Trying to print from inside a method

Alex Martelli aleax at mac.com
Sun Mar 18 19:32:17 EDT 2007


<AWasilenko at gmail.com> wrote:

> I'm still in the process of learning python via a handful of books I
> bought.  One book I am reading just introduced Base Class Methods.  I

I believe your problem may be more basic: local variables, istance
attributes, and class variables, are very separate things.

> found that I needed more understanding on this concept and wrote a
> short test program using the Author's code as a vague reference.  My
> question now really isn't Base Class related, but my question stems
> from my test code so I will just post it as is.
> 
> ##Test of Super() stuff
> class First(object):
> 
>     def __init__(self, wamba, nextel):
>         self.wamba = wamba
>         self.nextel = nextel
>         message1 = "This is message 1"
>         print  message1
> 
>     def message22(self):
>         message2 = "This is message 2"
>         print message2

Here, the message1 and message2 names are LOCAL variables of the
respective methods: each disappear as soon as its method ends.

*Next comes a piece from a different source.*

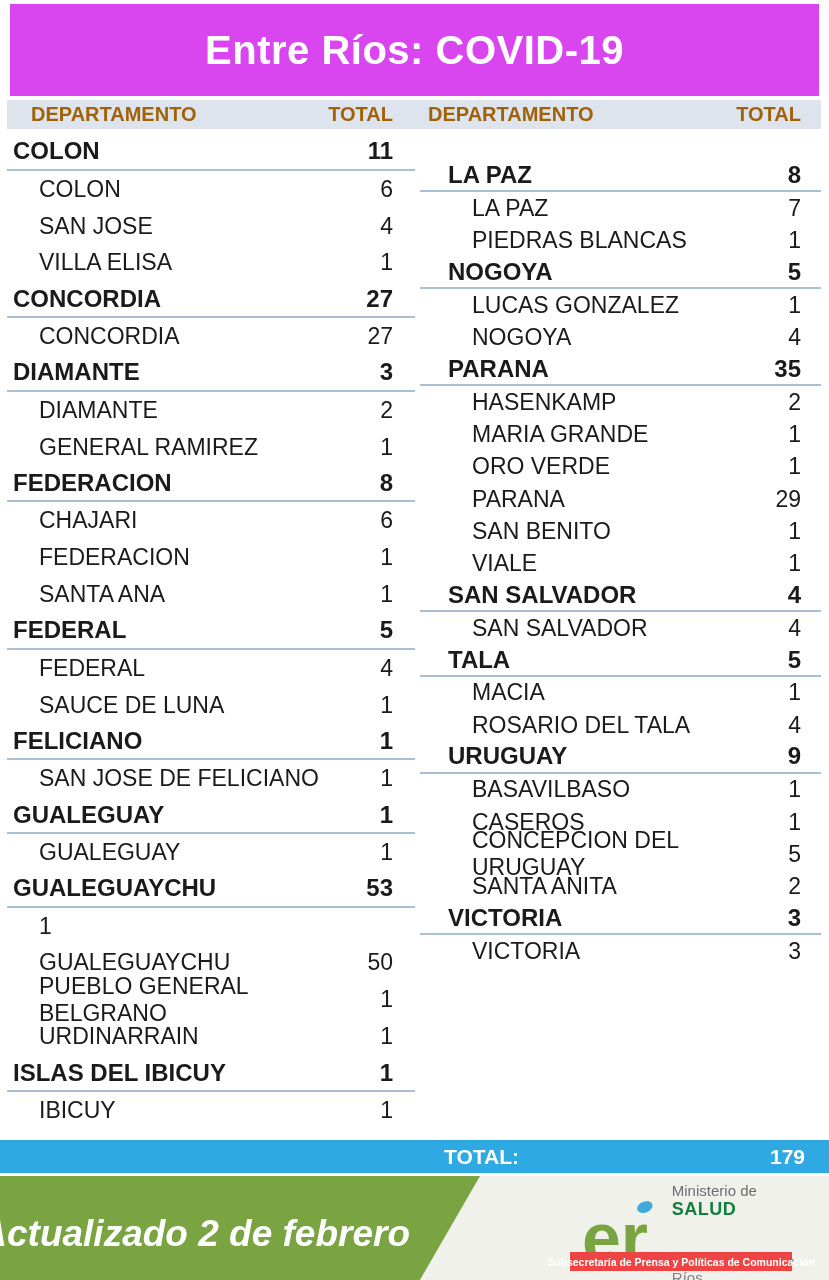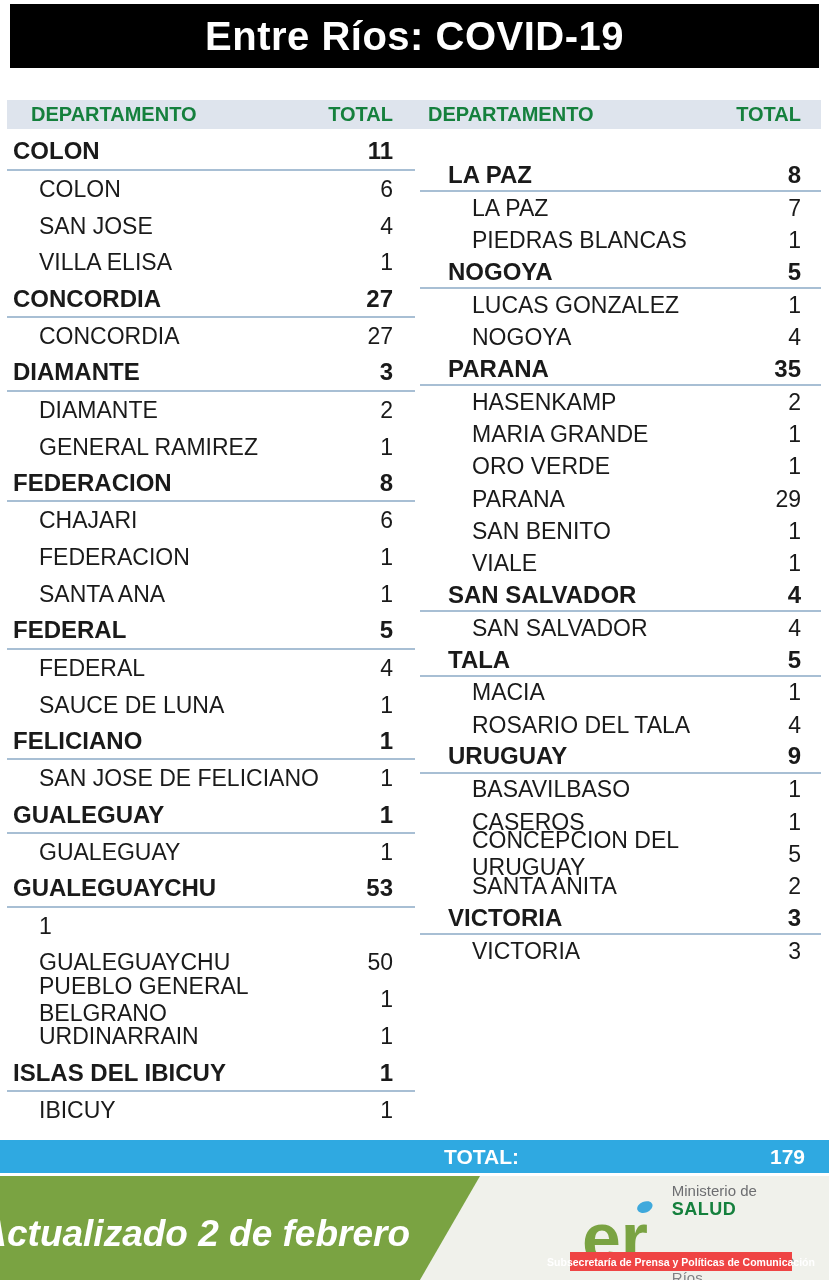"Entre Ríos: COVID-19" .title-bar { background: #000000 -> #d946ef; height: 64px -> 92px }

If you want to make them into INSTANCE attributes, so they'll stick
around for later, assign to self.message1 and self.message2 instead (and
of course use these composite names too if need be).

> Traceback (most recent call last):
>   File "<pyshell#39>", line 1, in -toplevel-
>     print test1.message22.message2
> AttributeError: 'function' object has no attribute 'message2'

this would require making message2 an attribute of another attribute
called message22 -- i.e., the function itself (methods don't have
attributes, but their underlying functions can; the difference is that
separate instances of the method refer to the same underlying function,
so they would all share the same attribute).

IOW, you'd have in the body of message22 to write:

  self.message22.mesage2 = whatever

This would be pretty weird, but legal Python.

This would only work if you CALLED test1.message22() at some point, of
course; the method's body is not executed until you call it.  If you
want this attribute to appear w/o the need to call the method, you need
to assign it in the body of class First after the end of the def for
message22:

  def message22(self): ...whatever...

  message22.message2 = ...whatever else...

Weirder and weirder, but still legal Python.

> >>> print test1.message2
> 
> Traceback (most recent call last):
>   File "<pyshell#40>", line 1, in -toplevel-
>     print test1.message2
> AttributeError: 'First' object has no attribute 'message2'

And this is the one you'd solve by having, in the method's body,

  self.message2 = ...blah blah...

but only after the method has been called (move this assignment to
__init__ if you want it to take action without need to call the method).

> >>> print First.message22.message2
> 
> Traceback (most recent call last):
>   File "<pyshell#41>", line 1, in -toplevel-
>     print First.message22.message2
> AttributeError: 'function' object has no attribute 'message2'

This, again, you'd fix by assigning to the attribute of function
message22, just like the very first case.


To recap: attributes can be accessed on the objects you have assigned
them too (with some latitude: you can access on an instance an attribute
of its class or any baseclass thereof, you can access on a method an
attribute of is underlying function).  Local variables -- assignment you
do within a function (or method) to bare names -- disappear as soon as
the method (or function) is done executing.